There are some common issues that occur when using notebooks. This section outlines some of the frequently asked questions and best practices that you should follow.
Spark job fails with java.lang.NoClassDefFoundError
Sometimes you may come across an error like:
%scala java.lang.NoClassDefFoundError: Could not initialize class line.....$read$
This can occur with a Spark Scala 2.11 cluster and a Scala notebook, if you mix together a case class definition and Dataset/DataFrame operations in the same notebook cell, and later use the case class in a Spark job in a different cell. For example, in the first cell, say you define a case class MyClass and also created a Dataset.
%scala case class MyClass(value: Int) val dataset = spark.createDataset(Seq(1))
Then in a later cell, you create instances of MyClass inside a Spark job.

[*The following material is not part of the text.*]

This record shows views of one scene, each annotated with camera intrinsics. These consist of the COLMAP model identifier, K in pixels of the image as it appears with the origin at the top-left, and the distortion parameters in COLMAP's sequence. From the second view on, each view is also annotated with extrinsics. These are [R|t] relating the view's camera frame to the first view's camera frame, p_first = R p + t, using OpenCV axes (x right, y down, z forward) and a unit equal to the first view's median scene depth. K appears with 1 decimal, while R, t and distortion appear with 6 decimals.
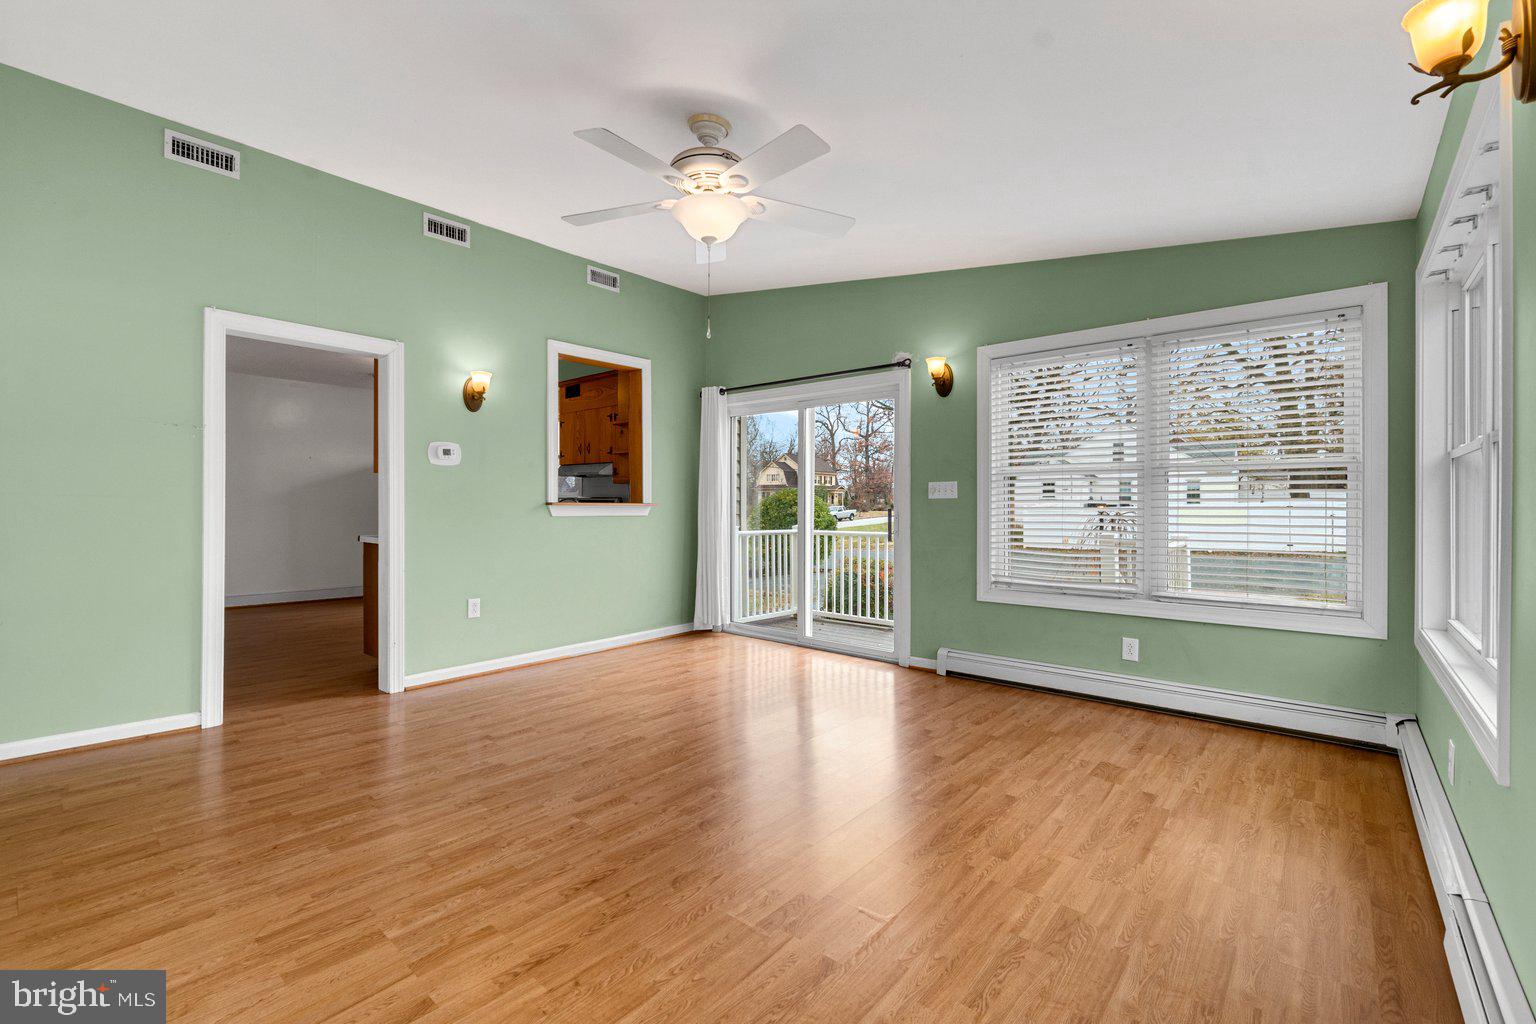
lens RADIAL K [[663.9, 0, 761.6], [0, 663.9, 508.7], [0, 0, 1]] dist [-0.007789, 0.000670]
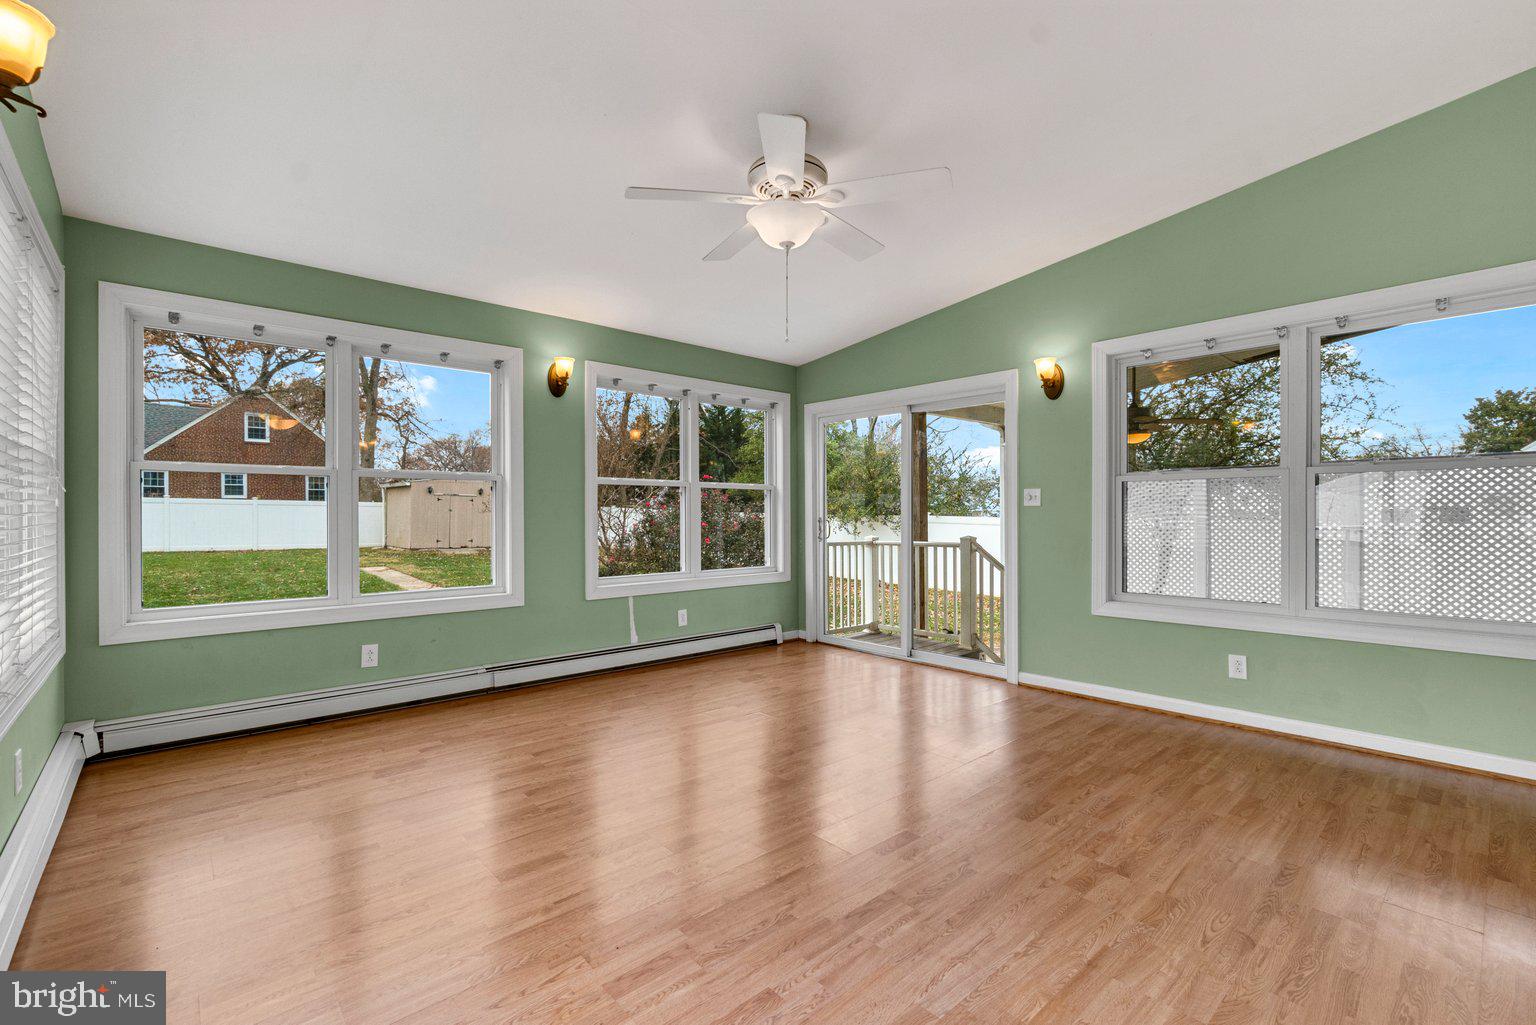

%scala dataset.map { i => MyClass(i) }.count()
Solution
Move the case class definition to a cell of its own.
%scala case class MyClass(value: Int) // no other code in this cell
%scala val dataset = spark.createDataset(Seq(1)) dataset.map { i => MyClass(i) }.count()
Spark job fails with java.lang.UnsupportedOperationException
Sometimes you may come across an error like:
java.lang.UnsupportedOperationException: Accumulator must be registered before send to executor
This can occur with a Spark Scala 2.10 cluster and a Scala notebook. The reason and solution for this error are same as the prior Spark job fails with java.lang.NoClassDefFoundError.